» **REQUIREMENT**: Among the entries below, find how many lines carry the word "Music" and state only that figure.

» **DATA FOR PROCESSING**:
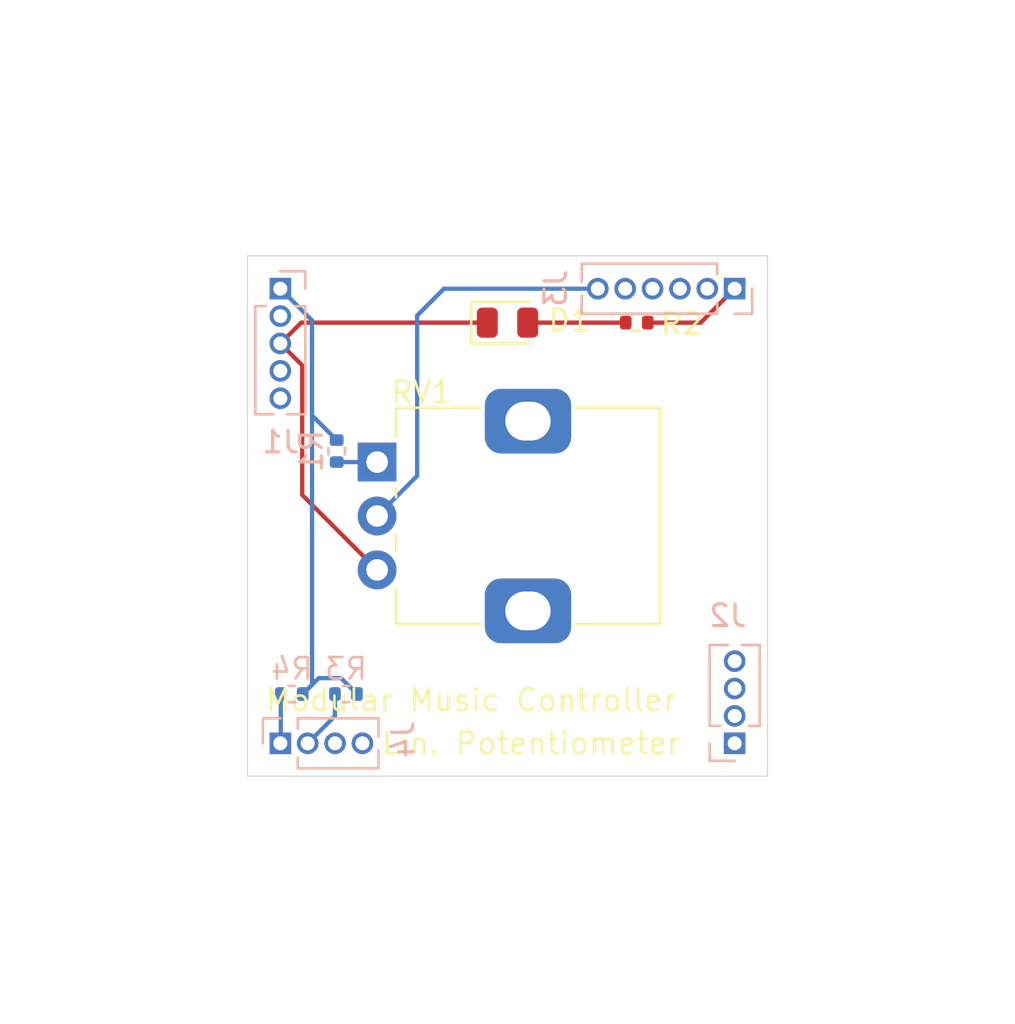
<source format=kicad_pcb>
(kicad_pcb
	(version 20241229)
	(generator "pcbnew")
	(generator_version "9.0")
	(general
		(thickness 1.6)
		(legacy_teardrops no)
	)
	(paper "A4")
	(title_block
		(title "Modular Music Controller / Block / Linear Potentiometer")
		(date "2025-12-03")
		(rev "1")
	)
	(layers
		(0 "F.Cu" signal)
		(2 "B.Cu" signal)
		(9 "F.Adhes" user "F.Adhesive")
		(11 "B.Adhes" user "B.Adhesive")
		(13 "F.Paste" user)
		(15 "B.Paste" user)
		(5 "F.SilkS" user "F.Silkscreen")
		(7 "B.SilkS" user "B.Silkscreen")
		(1 "F.Mask" user)
		(3 "B.Mask" user)
		(17 "Dwgs.User" user "User.Drawings")
		(19 "Cmts.User" user "User.Comments")
		(21 "Eco1.User" user "User.Eco1")
		(23 "Eco2.User" user "User.Eco2")
		(25 "Edge.Cuts" user)
		(27 "Margin" user)
		(31 "F.CrtYd" user "F.Courtyard")
		(29 "B.CrtYd" user "B.Courtyard")
		(35 "F.Fab" user)
		(33 "B.Fab" user)
		(39 "User.1" user)
		(41 "User.2" user)
		(43 "User.3" user)
		(45 "User.4" user)
	)
	(setup
		(pad_to_mask_clearance 0)
		(allow_soldermask_bridges_in_footprints no)
		(tenting front back)
		(pcbplotparams
			(layerselection 0x00000000_00000000_55555555_f755f5ff)
			(plot_on_all_layers_selection 0x00000000_00000000_00000000_00000000)
			(disableapertmacros no)
			(usegerberextensions yes)
			(usegerberattributes yes)
			(usegerberadvancedattributes yes)
			(creategerberjobfile yes)
			(dashed_line_dash_ratio 12.000000)
			(dashed_line_gap_ratio 3.000000)
			(svgprecision 4)
			(plotframeref no)
			(mode 1)
			(useauxorigin no)
			(hpglpennumber 1)
			(hpglpenspeed 20)
			(hpglpendiameter 15.000000)
			(pdf_front_fp_property_popups yes)
			(pdf_back_fp_property_popups yes)
			(pdf_metadata yes)
			(pdf_single_document no)
			(dxfpolygonmode yes)
			(dxfimperialunits yes)
			(dxfusepcbnewfont yes)
			(psnegative no)
			(psa4output no)
			(plot_black_and_white yes)
			(sketchpadsonfab no)
			(plotpadnumbers no)
			(hidednponfab no)
			(sketchdnponfab yes)
			(crossoutdnponfab yes)
			(subtractmaskfromsilk no)
			(outputformat 1)
			(mirror no)
			(drillshape 0)
			(scaleselection 1)
			(outputdirectory "../Gerber/")
		)
	)
	(net 0 "")
	(net 1 "GND")
	(net 2 "Net-(D1-A)")
	(net 3 "/SlotBus.Clock")
	(net 4 "/AREF")
	(net 5 "/+3.3V Digital")
	(net 6 "/SlotBus.Data")
	(net 7 "/Addr3")
	(net 8 "/Addr0")
	(net 9 "/Addr1")
	(net 10 "/Addr2")
	(net 11 "/B")
	(net 12 "/C")
	(net 13 "/LED")
	(net 14 "/A1")
	(net 15 "/A")
	(net 16 "/A0")
	(net 17 "/Typ3")
	(net 18 "/Typ0")
	(net 19 "/Typ1")
	(net 20 "/Typ2")
	(net 21 "Net-(R1-Pad2)")
	(footprint "LED_SMD:LED_0805_2012Metric" (layer "F.Cu") (at 139.065 104.6988))
	(footprint "Potentiometer_THT:Potentiometer_Alps_RK09K_Single_Vertical" (layer "F.Cu") (at 133.015 111.165))
	(footprint "Resistor_SMD:R_0402_1005Metric" (layer "F.Cu") (at 145.0614 104.6988 180))
	(footprint "Connector_PinHeader_1.27mm:PinHeader_1x04_P1.27mm_Vertical" (layer "B.Cu") (at 128.525 124.205 -90))
	(footprint "Resistor_SMD:R_0402_1005Metric" (layer "B.Cu") (at 131.57 121.92 180))
	(footprint "Resistor_SMD:R_0402_1005Metric" (layer "B.Cu") (at 131.1402 110.655 -90))
	(footprint "Resistor_SMD:R_0402_1005Metric" (layer "B.Cu") (at 129.0554 121.92 180))
	(footprint "Connector_PinHeader_1.27mm:PinHeader_1x04_P1.27mm_Vertical" (layer "B.Cu") (at 149.605 124.205))
	(footprint "Connector_PinHeader_1.27mm:PinHeader_1x05_P1.27mm_Vertical" (layer "B.Cu") (at 128.525 103.125 180))
	(footprint "Connector_PinHeader_1.27mm:PinHeader_1x06_P1.27mm_Vertical" (layer "B.Cu") (at 149.605 103.125 90))
	(gr_rect
		(start 127 101.6)
		(end 151.13 125.73)
		(stroke
			(width 0.05)
			(type solid)
		)
		(fill no)
		(layer "Edge.Cuts")
		(uuid "1aab0ccf-e80b-4ec1-9744-d7990183384f")
	)
	(gr_text "Lin. Potentiometer"
		(at 133.1468 124.205 0)
		(layer "F.SilkS")
		(uuid "1073b825-bab6-4c62-b9b3-0ee4e185a182")
		(effects
			(font
				(size 1 1)
				(thickness 0.125)
			)
			(justify left)
		)
	)
	(gr_text "Modular Music Controller"
		(at 127.762 121.6152 0)
		(layer "F.SilkS")
		(uuid "ec8cf1f0-6de0-43b2-b762-64e44bea9cb2")
		(effects
			(font
				(size 1 1)
				(thickness 0.125)
			)
			(justify left top)
		)
	)
	(segment
		(start 129.54 112.69)
		(end 129.54 106.68)
		(width 0.2)
		(layer "F.Cu")
		(net 1)
		(uuid "05101d0c-0cbc-4424-915f-8d3d6fc5fe2e")
	)
	(segment
		(start 133.015 116.165)
		(end 129.54 112.69)
		(width 0.2)
		(layer "F.Cu")
		(net 1)
		(uuid "54bc8eb6-b7fc-4a00-ae1f-c1c954fc3799")
	)
	(segment
		(start 129.4912 104.6988)
		(end 128.525 105.665)
		(width 0.2)
		(layer "F.Cu")
		(net 1)
		(uuid "a22e8a9b-1976-4fcd-99c0-0a45b8a7008c")
	)
	(segment
		(start 138.1275 104.6988)
		(end 129.4912 104.6988)
		(width 0.2)
		(layer "F.Cu")
		(net 1)
		(uuid "e1e81c0d-c998-4146-a4f3-0533861b2a80")
	)
	(segment
		(start 129.54 106.68)
		(end 128.525 105.665)
		(width 0.2)
		(layer "F.Cu")
		(net 1)
		(uuid "fd711ba0-c7e1-4f9b-9d66-fad38a2c3eaa")
	)
	(segment
		(start 140.0025 104.6988)
		(end 144.5514 104.6988)
		(width 0.2)
		(layer "F.Cu")
		(net 2)
		(uuid "79528df2-f548-4a46-b22f-1e054d4787e7")
	)
	(segment
		(start 129.9972 109.002)
		(end 129.9972 104.5972)
		(width 0.2)
		(layer "B.Cu")
		(net 5)
		(uuid "27feb913-3e6d-40d1-8fe4-4b3ef06a8c44")
	)
	(segment
		(start 129.5654 121.92)
		(end 129.9972 121.4882)
		(width 0.2)
		(layer "B.Cu")
		(net 5)
		(uuid "382eb6e6-6743-4650-af12-c560f052bb1d")
	)
	(segment
		(start 131.3434 121.1834)
		(end 130.302 121.1834)
		(width 0.2)
		(layer "B.Cu")
		(net 5)
		(uuid "547bb930-4eeb-4541-9848-3de59fc979fb")
	)
	(segment
		(start 132.08 121.92)
		(end 131.3434 121.1834)
		(width 0.2)
		(layer "B.Cu")
		(net 5)
		(uuid "7166f7ee-4368-4524-bf7c-4e1f05df557d")
	)
	(segment
		(start 130.302 121.1834)
		(end 129.5654 121.92)
		(width 0.2)
		(layer "B.Cu")
		(net 5)
		(uuid "96549ddd-a9d9-4b1e-800b-d9cf9a48f357")
	)
	(segment
		(start 129.9972 104.5972)
		(end 128.525 103.125)
		(width 0.2)
		(layer "B.Cu")
		(net 5)
		(uuid "c83689a8-9ffb-4098-87eb-3c852778103e")
	)
	(segment
		(start 129.9972 121.4882)
		(end 129.9972 104.5972)
		(width 0.2)
		(layer "B.Cu")
		(net 5)
		(uuid "cc19d6d0-3d6c-47a7-9dbf-1393550f3138")
	)
	(segment
		(start 131.1402 110.145)
		(end 129.9972 109.002)
		(width 0.2)
		(layer "B.Cu")
		(net 5)
		(uuid "d799c720-852c-46ab-a020-8caeb3b73083")
	)
	(segment
		(start 145.5714 104.6988)
		(end 148.0312 104.6988)
		(width 0.2)
		(layer "F.Cu")
		(net 13)
		(uuid "6abf8feb-3180-43e8-9dcc-46673d3cad35")
	)
	(segment
		(start 148.0312 104.6988)
		(end 149.605 103.125)
		(width 0.2)
		(layer "F.Cu")
		(net 13)
		(uuid "8f581c41-23c8-4221-81e1-2ad37fd17b0c")
	)
	(segment
		(start 134.874 111.806)
		(end 134.874 104.3686)
		(width 0.2)
		(layer "B.Cu")
		(net 16)
		(uuid "1759bc3a-30fb-48b8-8f2c-ce0ae7dc6b42")
	)
	(segment
		(start 136.1176 103.125)
		(end 143.255 103.125)
		(width 0.2)
		(layer "B.Cu")
		(net 16)
		(uuid "2b8ff0e9-8e1d-4154-a875-99e31b4e4afa")
	)
	(segment
		(start 133.015 113.665)
		(end 134.874 111.806)
		(width 0.2)
		(layer "B.Cu")
		(net 16)
		(uuid "5a072d71-8537-4098-bfa0-212bb6854ad4")
	)
	(segment
		(start 134.874 104.3686)
		(end 136.1176 103.125)
		(width 0.2)
		(layer "B.Cu")
		(net 16)
		(uuid "b32b7efd-cb11-45b1-962b-5dbe3dd0aaa4")
	)
	(segment
		(start 128.5454 124.1846)
		(end 128.525 124.205)
		(width 0.2)
		(layer "B.Cu")
		(net 18)
		(uuid "34ddb291-4afd-4791-9810-2b2056508d88")
	)
	(segment
		(start 128.5454 121.92)
		(end 128.5454 124.1846)
		(width 0.2)
		(layer "B.Cu")
		(net 18)
		(uuid "7a1d34d6-a442-4e0b-9a8a-c0bae3cfa969")
	)
	(segment
		(start 131.06 122.94)
		(end 129.795 124.205)
		(width 0.2)
		(layer "B.Cu")
		(net 19)
		(uuid "c6c82b03-f2b8-429d-8b04-c11c116604b1")
	)
	(segment
		(start 131.06 121.92)
		(end 131.06 122.94)
		(width 0.2)
		(layer "B.Cu")
		(net 19)
		(uuid "c8a6064f-c6a1-45e1-8b56-2823a0c1080b")
	)
	(segment
		(start 133.015 111.165)
		(end 131.1402 111.165)
		(width 0.2)
		(layer "B.Cu")
		(net 21)
		(uuid "cfeddb85-8e60-4ece-8a23-f46bf3aa67de")
	)
	(embedded_fonts no)
)

</source>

» **OUTPUT OF THE TASK**: 2